According to the Wall Street Journal, The Securities and Exchange Commission (SEC) is preparing an enforcement action against brokerage firm Merrill Lynch over an investment that collapsed losing investors as much as 95% of their initial investment. According to the financial advisors at the firm, the advertising and marketing for the product was called “borderline crooked.”
The SEC action involves a product called Strategic Return Notes that Merrill began selling in 2010 and raised about $150 million for. Market-Linked Notes to generate are structured product investments that create returns through the use of embedded derivatives designed to track the performance of a security, index, commodity or currency. Brokerage firms like Merrill Lynch have perverse incentives to market these proprietary products over safer and cheaper alternative investments.
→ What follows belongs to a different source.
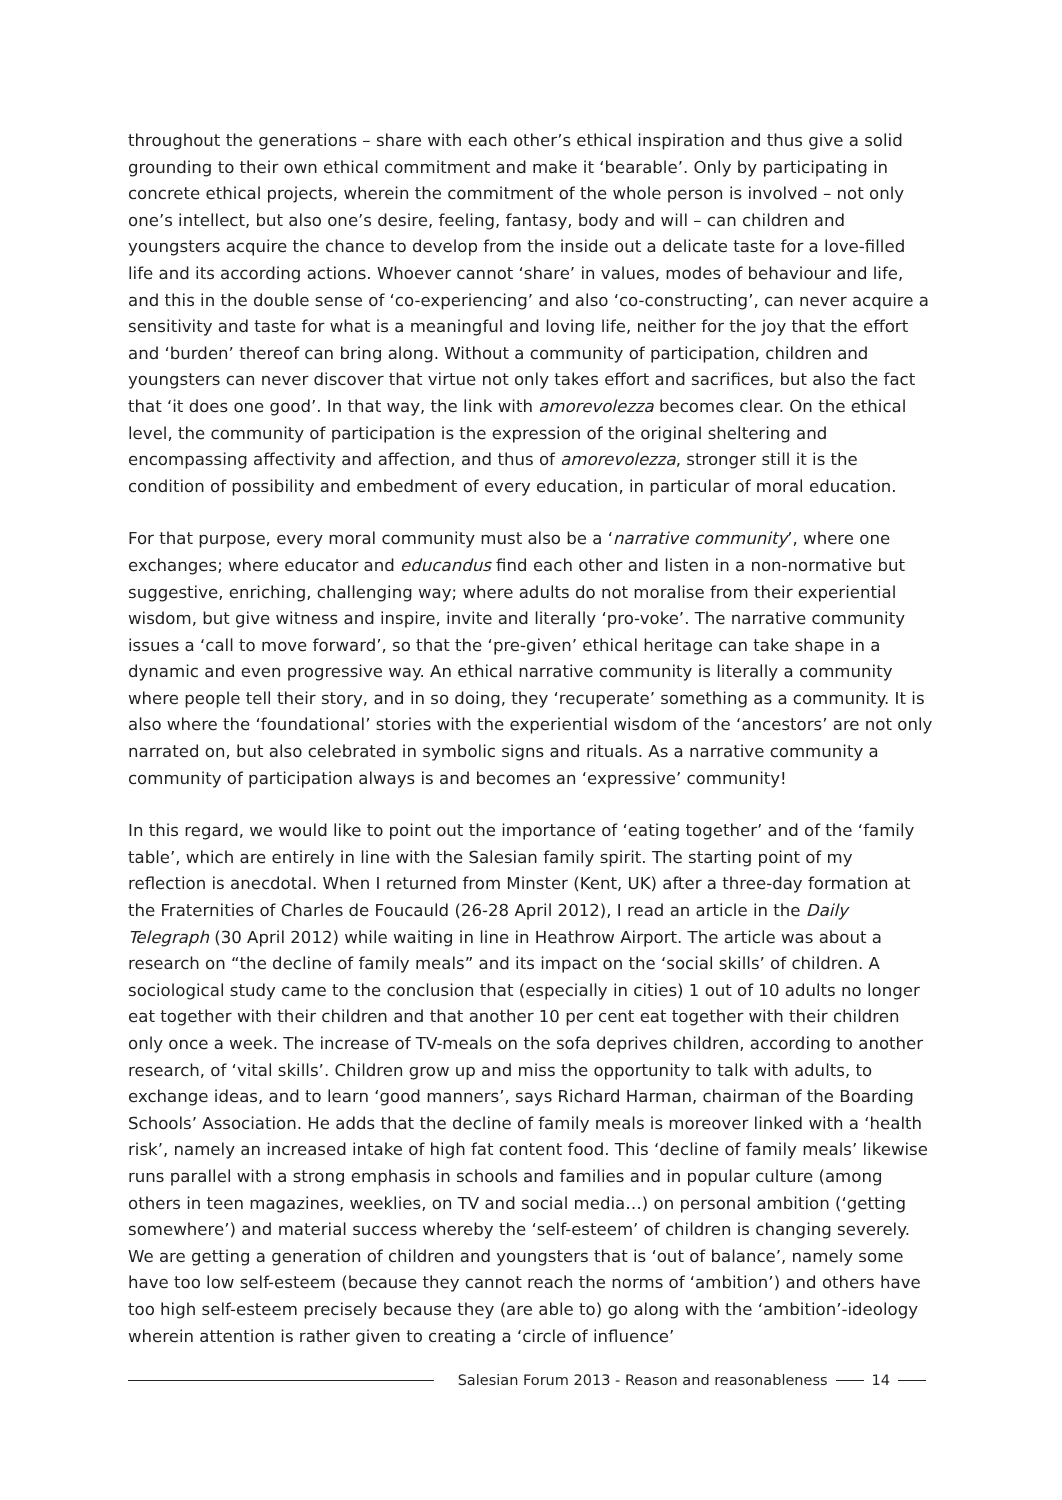throughout the generations – share with each other’s ethical inspiration and thus give a solid grounding to their own ethical commitment and make it ‘bearable’. Only by participating in concrete ethical projects, wherein the commitment of the whole person is involved – not only one’s intellect, but also one’s desire, feeling, fantasy, body and will – can children and youngsters acquire the chance to develop from the inside out a delicate taste for a love-filled life and its according actions. Whoever cannot ‘share’ in values, modes of behaviour and life, and this in the double sense of ‘co-experiencing’ and also ‘co-constructing’, can never acquire a sensitivity and taste for what is a meaningful and loving life, neither for the joy that the effort and ‘burden’ thereof can bring along. Without a community of participation, children and youngsters can never discover that virtue not only takes effort and sacrifices, but also the fact that ‘it does one good’. In that way, the link with amorevolezza becomes clear. On the ethical level, the community of participation is the expression of the original sheltering and encompassing affectivity and affection, and thus of amorevolezza, stronger still it is the condition of possibility and embedment of every education, in particular of moral education.
For that purpose, every moral community must also be a ‘narrative community’, where one exchanges; where educator and educandus find each other and listen in a non-normative but suggestive, enriching, challenging way; where adults do not moralise from their experiential wisdom, but give witness and inspire, invite and literally ‘pro-voke’. The narrative community issues a ‘call to move forward’, so that the ‘pre-given’ ethical heritage can take shape in a dynamic and even progressive way. An ethical narrative community is literally a community where people tell their story, and in so doing, they ‘recuperate’ something as a community. It is also where the ‘foundational’ stories with the experiential wisdom of the ‘ancestors’ are not only narrated on, but also celebrated in symbolic signs and rituals. As a narrative community a community of participation always is and becomes an ‘expressive’ community!
In this regard, we would like to point out the importance of ‘eating together’ and of the ‘family table’, which are entirely in line with the Salesian family spirit. The starting point of my reflection is anecdotal. When I returned from Minster (Kent, UK) after a three-day formation at the Fraternities of Charles de Foucauld (26-28 April 2012), I read an article in the Daily Telegraph (30 April 2012) while waiting in line in Heathrow Airport. The article was about a research on “the decline of family meals” and its impact on the ‘social skills’ of children. A sociological study came to the conclusion that (especially in cities) 1 out of 10 adults no longer eat together with their children and that another 10 per cent eat together with their children only once a week. The increase of TV-meals on the sofa deprives children, according to another research, of ‘vital skills’. Children grow up and miss the opportunity to talk with adults, to exchange ideas, and to learn ‘good manners’, says Richard Harman, chairman of the Boarding Schools’ Association. He adds that the decline of family meals is moreover linked with a ‘health risk’, namely an increased intake of high fat content food. This ‘decline of family meals’ likewise runs parallel with a strong emphasis in schools and families and in popular culture (among others in teen magazines, weeklies, on TV and social media…) on personal ambition (‘getting somewhere’) and material success whereby the ‘self-esteem’ of children is changing severely. We are getting a generation of children and youngsters that is ‘out of balance’, namely some have too low self-esteem (because they cannot reach the norms of ‘ambition’) and others have too high self-esteem precisely because they (are able to) go along with the ‘ambition’-ideology wherein attention is rather given to creating a ‘circle of influence’
Salesian Forum 2013 - Reason and reasonableness
14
Structured Products like Market-Linked Notes often have substantial fees and/or commissions paid to affiliated companies for banking, underwriting, asset management, and ultimately broker commission.
The Strategic Return Notes in question are linked to a Merrill Lynch index tracking the volatility of the S&P 500 stock index. According to the Wall Street Journal, the five-year notes lost value rapidly as market volatility fell and the cost of buying the options that allow the note to track the index rose sharply. Because of the substantial costs of the options, volatility based investments tend to lose money over the long term no matter what the performance of the underlining index is. According to the article, roll costs for the options averaged an astounding 12% of the principal per quarter in the first half of 2011, before falling to less than 4% per quarter in the second half of the year. However, clients and brokers alike claim they were never told the costs could grow so large.